Deepfakes now more real than real
Deepfakes have now become so good that people take them for real rather than real photos. Golden times for fraudsters.
Deepfakes are on the rise
Websites like This Person Does Not Exist are capable of generating lifelike portrait photos of people from scratch. These photos are so lifelike that most people can’t tell them apart from real photos. And even more likely to think that these deepfake photos are real than with photos of people who actually exist.
Research from the University of London shows this. Scammers have also discovered the possibilities of deepfakes. For example, in Whatsapp and Facebook groups where there are many lonely men, a striking number of users suddenly dive actively with photos of young attractive women.
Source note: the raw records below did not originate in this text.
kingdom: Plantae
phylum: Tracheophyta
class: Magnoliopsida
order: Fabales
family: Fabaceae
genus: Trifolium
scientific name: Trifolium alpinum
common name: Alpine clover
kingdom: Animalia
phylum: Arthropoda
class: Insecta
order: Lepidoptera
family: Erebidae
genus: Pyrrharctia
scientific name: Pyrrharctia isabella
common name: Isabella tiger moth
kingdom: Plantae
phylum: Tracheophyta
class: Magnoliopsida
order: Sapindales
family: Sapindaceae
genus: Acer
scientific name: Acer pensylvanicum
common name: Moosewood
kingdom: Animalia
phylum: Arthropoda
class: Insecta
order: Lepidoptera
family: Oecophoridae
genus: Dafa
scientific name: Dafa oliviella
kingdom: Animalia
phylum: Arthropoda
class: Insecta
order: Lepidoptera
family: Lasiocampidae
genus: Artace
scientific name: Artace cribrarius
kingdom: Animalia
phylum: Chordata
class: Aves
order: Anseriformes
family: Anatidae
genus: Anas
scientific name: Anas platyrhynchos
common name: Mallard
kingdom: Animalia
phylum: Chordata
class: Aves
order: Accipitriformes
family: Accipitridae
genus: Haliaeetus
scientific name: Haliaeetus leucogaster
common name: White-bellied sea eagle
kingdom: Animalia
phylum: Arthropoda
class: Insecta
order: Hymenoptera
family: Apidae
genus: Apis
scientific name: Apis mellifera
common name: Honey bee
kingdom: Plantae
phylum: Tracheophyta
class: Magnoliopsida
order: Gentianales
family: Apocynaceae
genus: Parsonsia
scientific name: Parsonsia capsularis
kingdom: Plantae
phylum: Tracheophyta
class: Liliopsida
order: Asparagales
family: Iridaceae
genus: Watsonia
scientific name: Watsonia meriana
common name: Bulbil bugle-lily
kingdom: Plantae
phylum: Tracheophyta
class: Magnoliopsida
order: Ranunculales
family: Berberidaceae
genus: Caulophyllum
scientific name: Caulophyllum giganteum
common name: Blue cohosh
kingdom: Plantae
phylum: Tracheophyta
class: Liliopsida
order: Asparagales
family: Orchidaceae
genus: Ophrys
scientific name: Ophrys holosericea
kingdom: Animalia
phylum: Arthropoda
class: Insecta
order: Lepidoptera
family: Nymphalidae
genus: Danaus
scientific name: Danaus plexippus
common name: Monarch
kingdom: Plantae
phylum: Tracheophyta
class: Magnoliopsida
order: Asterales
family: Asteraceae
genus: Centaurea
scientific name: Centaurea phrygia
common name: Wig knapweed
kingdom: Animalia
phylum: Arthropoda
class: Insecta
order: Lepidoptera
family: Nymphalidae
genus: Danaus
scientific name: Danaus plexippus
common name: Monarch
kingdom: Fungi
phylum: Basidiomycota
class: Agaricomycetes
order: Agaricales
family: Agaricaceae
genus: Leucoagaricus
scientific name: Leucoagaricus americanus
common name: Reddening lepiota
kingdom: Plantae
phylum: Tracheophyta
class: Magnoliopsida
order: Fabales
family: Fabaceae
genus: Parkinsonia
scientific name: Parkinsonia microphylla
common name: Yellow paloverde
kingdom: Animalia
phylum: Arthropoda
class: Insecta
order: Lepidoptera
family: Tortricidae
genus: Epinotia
Even dignitaries fall for it en masse. For example, someone with a fake LinkedIn profile, with a computer-generated deepfake profile picture, managed to successfully establish connections with senior US government officials and other powerful individuals. Foreign intelligence services also often use fake profiles to gather information.
Loss of trust in other people online
As a result, people may become more suspicious of people online. Until now there was already a real chance that someone is very different from what he or she appears. Now it could also be that that person may not even be a real person.
Video footage is perhaps the last way to find out if an unknown person is who he or she claims to be. But deepfake videos are also getting better and can soon be made in real time. There are already tools such as DeepFaceLive for video calling, with which you can pretend to be a talking dog, Marilyn Monroe or your boss, for example.
In short, a new arms race begins between deepfakes and the white hat hackers trying to expose them. The Chinese curse, may you live in interesting times, is all too true in the 1920s.